What Have We Learned?
So we see there were six players with non-strikeout streaks exceeding 50 for the 2016 season. What does it mean to have a long non-streakout streak? It can mean several things. Obviously, all of these players are tough to strike out and they have a talent to make contact with the ball. But are these players particularly streaky in their pattern of strikeouts? That is, are their patterns of 0’s and 1’s unusual given their general strikeout ability and number of PA’s? We know Betts had the longest non-strikeout streak, but we don’t know if he was the most streaky among the 2016 players with respect to their strikeout hitting.
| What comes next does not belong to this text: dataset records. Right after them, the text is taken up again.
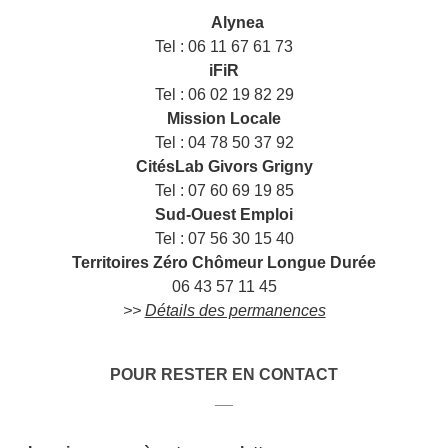
___
Alynea
Tel : 06 11 67 61 73
iFiR
Tel : 06 02 19 82 29
Mission Locale
Tel : 04 78 50 37 92
CitésLab Givors Grigny
Tel : 07 60 69 19 85
Sud-Ouest Emploi
Tel : 07 56 30 15 40
Territoires Zéro Chômeur Longue Durée
06 43 57 11 45
>>
Détails des permanences
POUR RESTER EN CONTACT
__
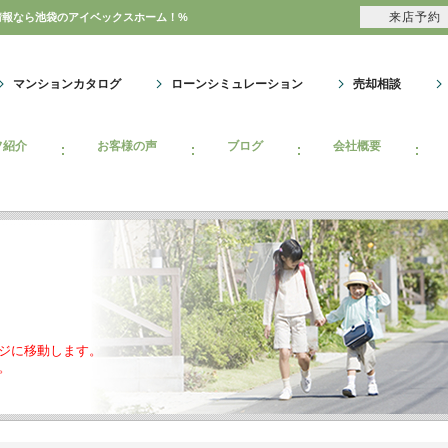
来店予約
情報なら池袋のアイベックスホーム！%
マンションカタログ
ローンシミュレーション
売却相談
フ紹介
お客様の声
ブログ
会社概要
ジに移動します。
。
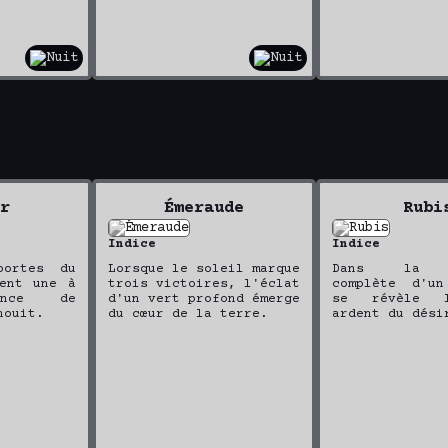
r
Émeraude
Rubi
Indice
Indice
portes du
Lorsque le soleil marque
Dans la m
rent une à
trois victoires, l'éclat
complète d'un
ence de
d'un vert profond émerge
se révèle 
nouit.
du cœur de la terre.
ardent du dési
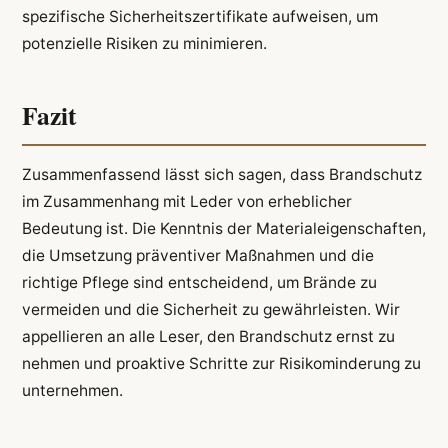
spezifische Sicherheitszertifikate aufweisen, um
potenzielle Risiken zu minimieren.
Fazit
Zusammenfassend lässt sich sagen, dass Brandschutz
im Zusammenhang mit Leder von erheblicher
Bedeutung ist. Die Kenntnis der Materialeigenschaften,
die Umsetzung präventiver Maßnahmen und die
richtige Pflege sind entscheidend, um Brände zu
vermeiden und die Sicherheit zu gewährleisten. Wir
appellieren an alle Leser, den Brandschutz ernst zu
nehmen und proaktive Schritte zur Risikominderung zu
unternehmen.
Actually there is statistical evidence to suggest that the most remarkable streak among these six players was Adam Eaton, not Mookie Betts. Betts had the longest non-strikeout streak, but Eaton’s pattern of strikeouts was most unusual given his overall strikeout rate and number of PA’s. The statistical evidence is based on a permutation test that can be implemented using the permutation.test
in the BayesTestStreak
package. I applied a permutation test in an earlier post of assessing situational hitting.